Romeo Bissuti: Wir haben auf unserer Seite Hinweise wohin man sich als Mann wenden kann, wenn man an seiner eigenen Gewaltbereitschaft arbeiten möchte. Direkte Anfragen erreichen uns dazu allerdings selten. Hinsichtlich der Alibi Haltung haben wir insofern eine Interventionsform entwickelt, dass Personen, die sich zB. auf Plakaten als gewaltfrei präsentieren, eine Klausel unterschreiben.
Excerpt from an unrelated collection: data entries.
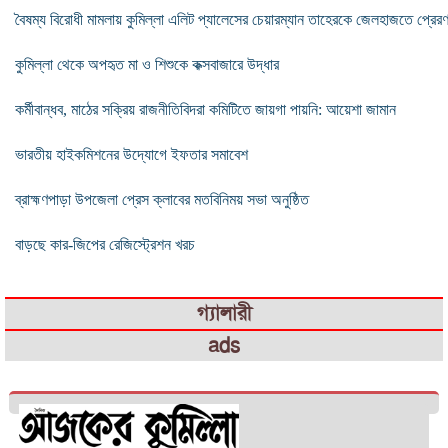
বৈষম্য বিরোধী মামলায় কুমিল্লা এলিট প্যালেসের চেয়ারম্যান তাহেরকে জেলহাজতে প্রের
কুমিল্লা থেকে অপহৃত মা ও শিশুকে কক্সবাজারে উদ্ধার
কর্মীবান্ধব, মাঠের সক্রিয় রাজনীতিবিদরা কমিটিতে জায়গা পায়নি: আয়েশা জামান
ভারতীয় হাইকমিশনের উদ্যোগে ইফতার সমাবেশ
ব্রাহ্মণপাড়া উপজেলা প্রেস ক্লাবের মতবিনিময় সভা অনুষ্ঠিত
বাড়ছে কার-জিপের রেজিস্ট্রেশন খরচ
গ্যালারী
ads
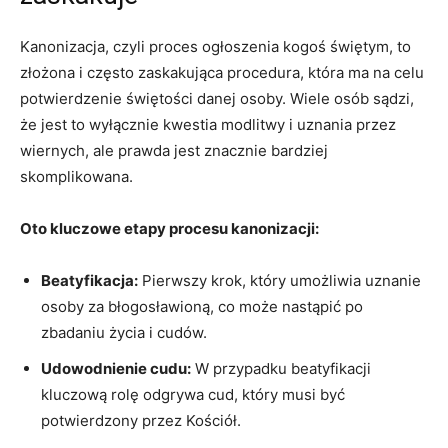
Kanonizacja,​ czyli proces ⁤ogłoszenia kogoś ⁣świętym, to
złożona ‌i często⁤ zaskakująca procedura, która ma‌ na celu
potwierdzenie świętości ⁤danej‍ osoby. Wiele osób sądzi,
‌że jest to wyłącznie kwestia modlitwy i uznania przez
wiernych, ale prawda⁤ jest znacznie ⁢bardziej ​
skomplikowana.
Oto kluczowe etapy procesu kanonizacji:
Beatyfikacja:
Pierwszy ⁢krok, który umożliwia‌ uznanie
osoby za błogosławioną,​ co może nastąpić po
zbadaniu życia ⁤i cudów.
Udowodnienie cudu:
W przypadku ‌beatyfikacji
kluczową rolę odgrywa cud, który ‍musi być
potwierdzony przez Kościół.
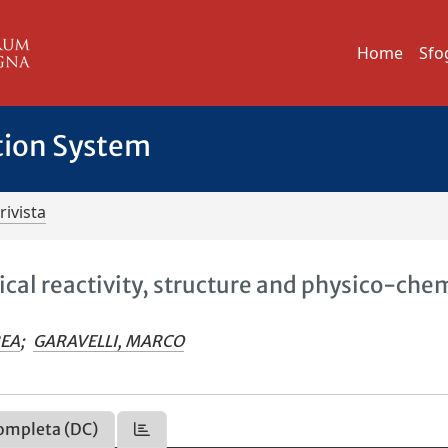
Home
Sfo
tion System
rivista
al reactivity, structure and physico-che
REA
;
GARAVELLI, MARCO
ompleta (DC)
Im Falle des Bekanntwerdens eines Gewaltvorfalles darf er von uns benannt werden, so dass die Kampagne keinen Schaden erleidet.
White Ribbon Österreich
Sich mit dem Thema Gewaltprävention und dem eigenen Handeln auseinanderzusetzen, ist ein wichtiger Schritt, um Verantwortung zu übernehmen. White Ribbon – die Kampagne Männer gegen Männergewalt – weiß, dass ein Großteil der Gewalt an Frauen UND Männern von Männern ausgeht. Um das zu ändern, müssen wir das Problem zuerst verstehen.
KOSMO: White Ribbon Österreich betont die Bedeutung der Zusammenarbeit mit Frauenschutzprojekten. Wie erfolgt die Vernetzung mit diesen Projekten, und inwiefern trägt die Kampagne dazu bei, finanzielle Mittel für Frauenschutzprojekte zu akquirieren?
Romeo Bissuti: Die Kooperation mit Frauenschutzeinrichtungen, Gewaltschutzzentren, Frauenhäusern oder Mädchenberatungen ist selbstverständlich und gehört zu unserem Arbeitsgrundsatz. Wir sind dazu in vielen formalen, wie informellen Gremien vertreten, sind im laufenden Kontakt mit vielen Kolleginnen und holen uns auch immer Feedbacks oder Inputs zu geplanten Aktivitäten. Wir veranstalten auch immer wieder gemeinsame Benefizaktionen, wie zB. einen Punsch Stand mit UN Women, unterstützen eine feministische Filmreihe in Wien, ermöglichen Mädchenworkshops, wenn wir zB. mit den Burschen in den Schulen arbeiten und anderes mehr.